Déjà 148.000 dossiers ouverts depuis mars pour violations des mesures sanitaires

Depuis les premières mesures visant à lutter contre la propagation du coronavirus en mars, 148 000 procédures ont déjà été engagées contre des personnes ayant enfreint les règles. C'est ce qui ressort des chiffres comilés par les différents parquets du pays. "Ce sont des personnes qui crachaient ou qui ne respectaient pas le couvre-feu ou l'interdiction de rassemblement", a expliqué à la VRT An Schoonjans, magistrate de presse au collège des procureurs généraux.

Les différents parquets de notre pays ont compilé les chiffres des violations des mesures visant à lutter contre la propagation de coronavirus. Depuis mars, les parquets ont enregistré 147 969 suspects ayant effreint les mesures sanitaires. Parmi eux, 16 672 sont des mineurs. "Dans 60 % des cas, un règlement à l'amiable a été conclu, et plus de la moitié des contrevenants ont déjà payé", déclare la magistrate de presse An Schoonjans. Toutefois la plupart des personnes concernées disposent d’encore assez de temps pour payer leur amende.

Amende ou tribunal

"Ceux qui refusent de payer l'amende sont convoqués devant le tribunal", explique la magistrate de presse. Depuis le début de l'épidémie, "près de 15.000 personnes ont été convoquées devant le tribunal et 8.000 jugements ont été prononcés". Pour les affaires en cours, "63% ont été traitées par le parquet ou le suspect a été cité à comparaître et renvoyé devant le tribunal", détaille-t-elle.

Les personnes qui ont participé à des soirées clandestines, des "lockdown parties" ou qui ont violé les mesures de manière répétée sont souvent renvoyées immédiatement devant le tribunal.

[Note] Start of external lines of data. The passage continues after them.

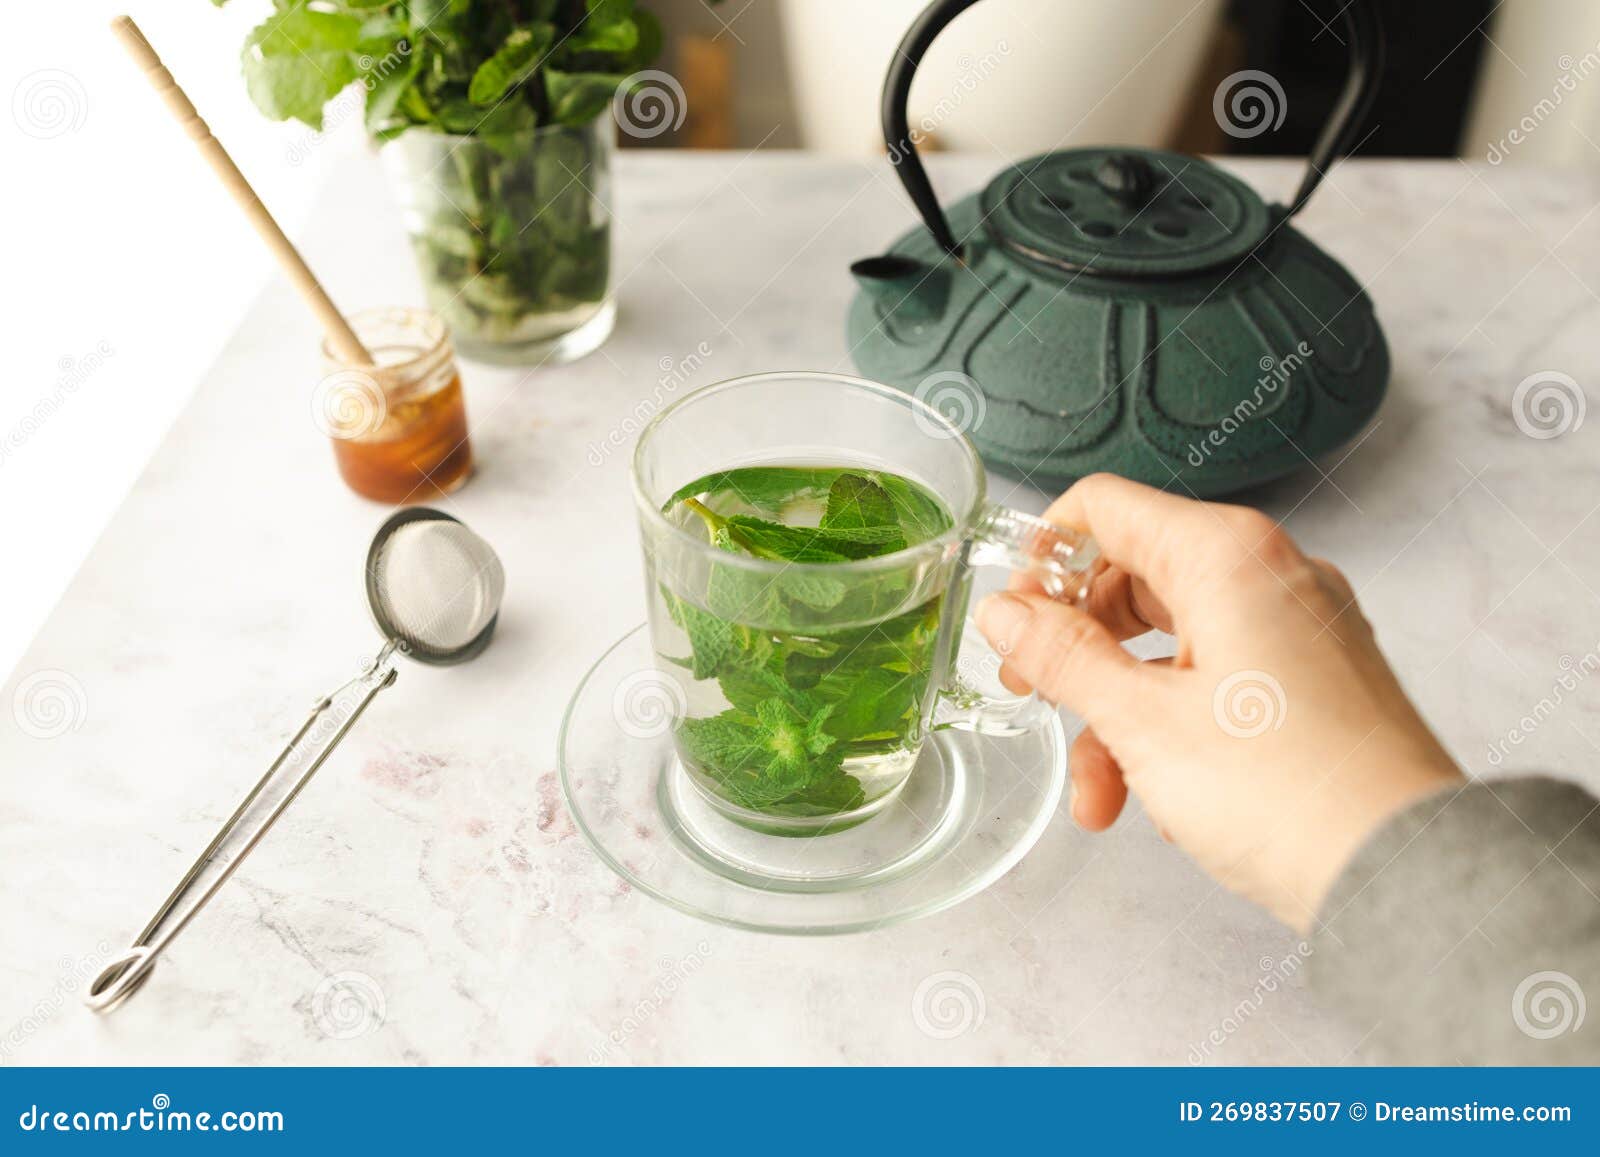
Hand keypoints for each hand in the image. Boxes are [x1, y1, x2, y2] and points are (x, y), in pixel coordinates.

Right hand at [976, 474, 1462, 930]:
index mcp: (1228, 556)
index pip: (1105, 508)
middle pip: (1135, 577)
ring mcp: (1301, 627)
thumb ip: (1063, 658)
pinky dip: (1175, 727)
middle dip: (1076, 650)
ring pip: (1172, 643)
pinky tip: (1160, 800)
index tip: (1011, 613)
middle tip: (1031, 692)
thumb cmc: (1289, 792)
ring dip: (1120, 714)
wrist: (1401, 871)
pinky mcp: (1317, 680)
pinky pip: (1219, 679)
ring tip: (1098, 795)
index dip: (1042, 556)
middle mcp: (1273, 574)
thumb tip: (1008, 616)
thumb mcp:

Les violations commises par les 148 000 suspects sont diverses. "Cela va de ceux qui ont craché, à ceux qui ne portaient pas de masque, ou qui ont ignoré le couvre-feu ou l'interdiction de rassemblement", explique encore An Schoonjans.

Priorité

Si les parquets ont fait de l'application des mesures sanitaires une priorité, "2% des affaires correctionnelles liées au coronavirus ont abouti à un classement sans suite en raison d'autres priorités". 22.963 suspects ont vu leur affaire classée en raison d'un manque de preuves ou parce qu'il n'était pas question de délit.

"Le suivi strict de ces dossiers entraîne une surcharge de travail pour les parquets", ajoute An Schoonjans. "Mais c'est nécessaire, dans le cadre de la protection de la santé publique. Nous serons également très vigilants durant la période des fêtes de fin d'année. Nous travaillons avec la police 24 heures sur 24" averti la magistrate.